**Requirement**
Locate, in the data below, the line that contains "right elbow: (167, 305)" and the line that contains "right ankle: (170, 542)"; reproduce exactly those two lines and every line between them, nothing more.

(Stored records)
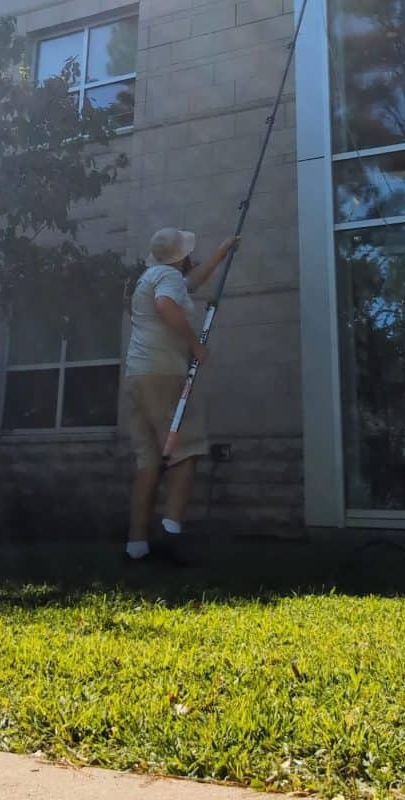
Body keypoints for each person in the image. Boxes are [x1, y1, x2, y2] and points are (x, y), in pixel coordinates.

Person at [124, 227, 238, 562]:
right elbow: (167, 305)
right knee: (185, 453)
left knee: (149, 461)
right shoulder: (167, 281)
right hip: (164, 374)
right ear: (182, 256)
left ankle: (136, 546)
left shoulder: (152, 276)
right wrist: (195, 345)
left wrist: (222, 250)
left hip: (138, 375)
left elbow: (191, 285)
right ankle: (170, 542)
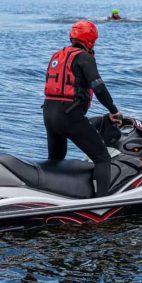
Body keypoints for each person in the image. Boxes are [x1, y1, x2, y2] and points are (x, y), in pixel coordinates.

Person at [43, 20, 123, 198]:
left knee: (55, 160)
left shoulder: (58, 55)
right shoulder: (84, 58)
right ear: (90, 40)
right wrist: (113, 110)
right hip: (68, 115)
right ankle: (102, 204)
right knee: (102, 158)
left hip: (49, 113)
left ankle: (52, 196)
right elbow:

**Solution to the problem**
right elbow: (167, 305)
right knee: (185, 453)
left knee: (149, 461)
right shoulder: (167, 281)
right hip: (164, 374)
right ear: (182, 256)
left ankle: (136, 546)
left shoulder: (152, 276)
right wrist: (195, 345)
left wrist: (222, 250)
left hip: (138, 375)
left elbow: (191, 285)
right ankle: (170, 542)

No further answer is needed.